Some examples of nonqualified business income are:
- Capital gains or losses from selling property used for business purposes.
- Interest income from investments other than those used for business purposes.
- Dividends received from stocks held by yourself but not by a partnership in which you are a partner .
- Income from partnerships , S corporations , trusts , or estates in which you are not a partner , shareholder , beneficiary , or trustee .
How Can You Maximize Your QBI Deduction?
The QBI deduction can be a valuable way to reduce your taxable income and save money on taxes. However, there are some strategies that can help you maximize its benefits. Here are some tips:
- Keep track of all your receipts and invoices related to your trade or business activities. This will help you calculate your qualified business income accurately and avoid any errors or penalties.
- Use Form 8995-A instead of Form 8995 if possible. This will allow you to claim both the QBI component and the REIT/PTP component of the deduction in one form instead of two separate forms.
- Claim both Schedule A and Schedule A-C if applicable. This will allow you to claim both the standard deduction and the itemized deductions in one form instead of two separate forms. However, this may not be beneficial for everyone, as it depends on your overall tax situation and preferences.
- Claim the QBI deduction as early as possible. The QBI deduction is subject to a phase-out threshold based on your taxable income and filing status. If your taxable income exceeds the phase-out threshold, you will not be able to claim the full amount of QBI deduction. Therefore, it is advisable to claim the QBI deduction before your income reaches the phase-out level.

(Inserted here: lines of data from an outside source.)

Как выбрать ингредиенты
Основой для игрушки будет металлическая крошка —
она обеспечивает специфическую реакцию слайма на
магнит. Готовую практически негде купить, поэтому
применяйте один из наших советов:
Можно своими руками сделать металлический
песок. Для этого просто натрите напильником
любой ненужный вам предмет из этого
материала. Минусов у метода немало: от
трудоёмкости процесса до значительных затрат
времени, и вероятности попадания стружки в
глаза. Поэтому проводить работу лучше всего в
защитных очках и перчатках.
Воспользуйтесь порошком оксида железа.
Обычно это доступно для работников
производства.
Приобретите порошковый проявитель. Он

- Claim the QBI deduction for all sources of qualified business income. The QBI deduction is not limited to certain types of income or expenses. You can deduct any income or expense that is effectively connected with your trade or business, as long as it meets the definition of qualified business income. This means that you should not exclude any income or expense from your calculation of QBI, even if it seems obvious or irrelevant.

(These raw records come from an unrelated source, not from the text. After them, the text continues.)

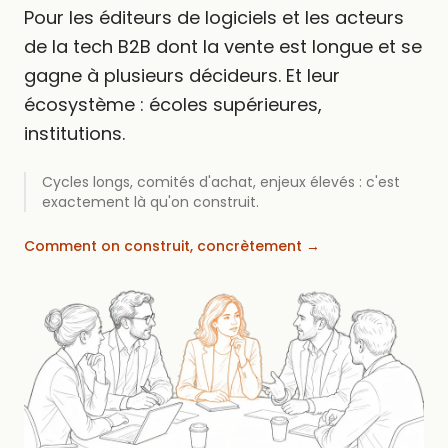
Pour les éditeurs de logiciels et les acteurs
de la tech B2B dont la vente est longue et se
gagne à plusieurs décideurs. Et leur
écosystème : écoles supérieures,
institutions.
Cycles longs, comités d'achat, enjeux élevés : c'est
exactement là qu'on construit.
Comment on construit, concrètement →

- Claim the QBI deduction for all business entities that you own or control. The QBI deduction applies to any trade or business that you operate as a sole proprietorship, partnership, S corporation, LLC, or trust. This includes any entity that you own or control directly or indirectly through a partnership agreement, a trust agreement, or a similar arrangement. Therefore, you should not ignore any income or expense that is reported on the tax return of another entity that you own or control.
The QBI deduction is a tax benefit that can help you reduce your taxable income and save money on taxes if you are a self-employed or small-business owner. However, it is not available to everyone and it has some rules and limitations that you need to be aware of. To claim the QBI deduction effectively, you need to keep track of all your receipts and invoices related to your trade or business activities, use Form 8995-A instead of Form 8995 if possible, claim both Schedule A and Schedule A-C if applicable, claim the QBI deduction for all sources of qualified business income, and claim the QBI deduction for all business entities that you own or control.

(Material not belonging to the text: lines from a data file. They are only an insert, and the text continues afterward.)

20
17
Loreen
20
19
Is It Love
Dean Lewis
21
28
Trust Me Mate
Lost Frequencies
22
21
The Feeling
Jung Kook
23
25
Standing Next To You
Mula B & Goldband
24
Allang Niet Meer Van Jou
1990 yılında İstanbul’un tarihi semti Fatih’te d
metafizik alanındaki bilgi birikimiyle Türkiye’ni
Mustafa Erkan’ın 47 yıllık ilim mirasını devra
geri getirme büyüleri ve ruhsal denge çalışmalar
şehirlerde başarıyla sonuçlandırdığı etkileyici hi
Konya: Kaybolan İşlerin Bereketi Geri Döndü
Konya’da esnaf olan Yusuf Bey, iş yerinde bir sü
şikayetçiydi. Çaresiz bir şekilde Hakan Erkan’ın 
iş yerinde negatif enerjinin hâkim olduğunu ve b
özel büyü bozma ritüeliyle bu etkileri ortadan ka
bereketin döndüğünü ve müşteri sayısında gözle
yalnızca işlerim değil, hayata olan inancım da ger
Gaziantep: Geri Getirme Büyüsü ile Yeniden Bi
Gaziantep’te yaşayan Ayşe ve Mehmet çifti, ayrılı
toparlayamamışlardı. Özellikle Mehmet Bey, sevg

If you need help with claiming the QBI deduction or any other tax-related issues, you may want to contact Robert Hall & Associates’ tax preparation services in California. They are a team of experienced and certified tax professionals who can assist you with all your tax needs. They offer personalized and affordable solutions for individuals and businesses of all sizes and industries. Whether you need help with preparing your tax return, resolving an audit issue, planning for retirement, or maximizing your deductions, they can help you achieve your financial goals. Contact Robert Hall & Associates today and let them handle your taxes while you focus on your business.